Poaching remains a big problem in the wildlife, and conservationists find it challenging to catch poachers despite many different initiatives. But a new electric bike aims to help them catch these poachers in hopes of saving endangered animals.
For years, many technologies aim to help in the anti-poaching efforts and promote wildlife conservation. But it is difficult to catch poachers in the act as many areas where poachers attack tend to be quite flat, making it easy for them to spot if someone is approaching.
The Swedish motorbike company offers an ultra-quiet electric bike to make anti-poaching efforts more effective and finally catch poachers to prevent more poaching activity in Africa.
CAKE Unveils Their Anti-Poaching Electric Bike
CAKE launches the Kalk AP, an anti-poaching electric bush bike
Swedish motorbike company CAKE partners with the Southern African Wildlife College and Goal Zero to develop the solar-powered electric bike that will help the anti-poaching units protect the endangered wildlife in Africa.
According to the company’s press release, CAKE launched the anti-poaching electric bike last January 28. It is known as the Kalk AP (Anti-Poaching), which is a special edition of Kalk that is redefined and optimized that will be used to implement the Electric Bush Bike Anti-Poaching Act of Africa to combat the devastating effects of poaching.
The CAKE Kalk AP is set to enter field operations later this year to begin its testing and use it with Goal Zero solar kits as part of the educational curriculum and training.

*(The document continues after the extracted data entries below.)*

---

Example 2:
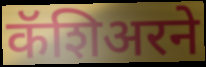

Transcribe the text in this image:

कॅशिअरने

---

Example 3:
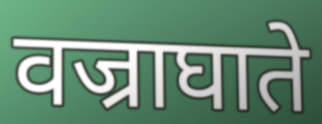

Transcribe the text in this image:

वज्राघाते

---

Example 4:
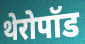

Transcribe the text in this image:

थेरोपॉड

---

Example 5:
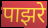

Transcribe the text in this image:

BGR reported that Kalk AP is capable of tackling the harsh terrain of Africa while also incredibly quiet. They can reach a speed of 55 miles per hour and is designed to be as simple and rugged as possible, the news outlet reported.

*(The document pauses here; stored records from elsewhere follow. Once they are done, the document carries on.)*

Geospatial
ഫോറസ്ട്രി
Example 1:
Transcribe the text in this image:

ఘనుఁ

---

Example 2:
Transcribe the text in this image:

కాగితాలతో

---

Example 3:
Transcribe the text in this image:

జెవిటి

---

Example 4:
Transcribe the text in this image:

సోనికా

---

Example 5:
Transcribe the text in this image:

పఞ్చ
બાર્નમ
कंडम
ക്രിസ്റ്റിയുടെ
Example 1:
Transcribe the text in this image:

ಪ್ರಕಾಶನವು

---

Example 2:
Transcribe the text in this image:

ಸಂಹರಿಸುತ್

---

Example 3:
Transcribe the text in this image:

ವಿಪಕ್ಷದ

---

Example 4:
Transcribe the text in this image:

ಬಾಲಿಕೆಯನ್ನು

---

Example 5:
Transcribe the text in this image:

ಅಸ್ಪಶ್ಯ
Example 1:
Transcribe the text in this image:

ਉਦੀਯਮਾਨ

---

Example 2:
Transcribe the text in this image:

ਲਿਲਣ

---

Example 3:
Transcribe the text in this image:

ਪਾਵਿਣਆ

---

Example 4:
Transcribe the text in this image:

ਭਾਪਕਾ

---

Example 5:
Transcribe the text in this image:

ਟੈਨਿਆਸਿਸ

Moreover, Kalk AP produces less dust that helps anti-poaching efforts as secretive as possible as they track poachers and ultimately catch them. Since they are fully electric, they produce less sound than the usual motorbike, making them a lot quieter.
“Solar power, new technology, and a new category of vehicles help save endangered species in Africa. This is a perfect example of purpose meeting sustainability,” said CAKE founder and CEO Stefan Ytterborn. “We are extremely honored to be able to work with our partners on this initiative and to contribute to developing the means to help curb poaching in the region.”

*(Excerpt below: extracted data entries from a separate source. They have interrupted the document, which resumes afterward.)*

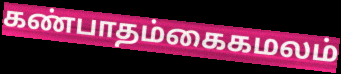
கண்பாதம்கைகமலம்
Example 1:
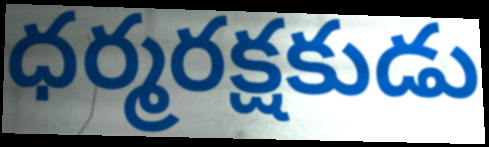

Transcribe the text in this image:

ధర్మరక్షకుడు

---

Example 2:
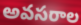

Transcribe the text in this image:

అవసరాల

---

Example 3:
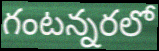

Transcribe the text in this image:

గంటన్నరలో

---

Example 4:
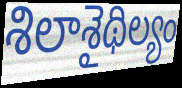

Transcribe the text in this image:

శిలాశైథిల్యం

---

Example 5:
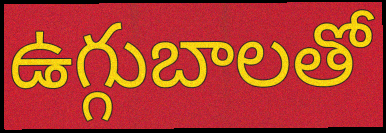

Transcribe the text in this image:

ఉగ్గుబాలతో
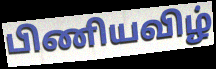
பிணியவிழ்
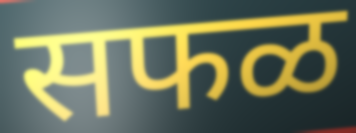
सफळ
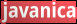
javanica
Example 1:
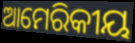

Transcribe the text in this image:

ଆମେରିକୀୟ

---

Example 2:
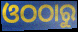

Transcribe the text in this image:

Other Technologies Used in Anti-Poaching Efforts
Poaching and criminal networks continue to force endangered animals to extinction, but the advancement of technologies helps authorities fight back and protect these animals.
Financial Times reported that one of these technologies is the Instant Detect System that is triggered by the metal knife and guns used by poachers when poaching.
This technology activates a camouflaged camera that sends images by radio to a base station. Then via the satellite, the park headquarters will be informed of the poachers to dispatch rangers and catch the gang.
Also, BBC Earth reported that wildlife rangers use drones to keep track of the huge territories where endangered animals are abundant. Drones are in the frontline in the battle against the poachers, said astrophysicist Claire Burke of Liverpool John Moores University in the UK.
Burke combined her astrophysical training with conservation biology and dubbed it as “Astro ecology.” She believed that machine learning could improve the accuracy with which cameras can identify wildlife.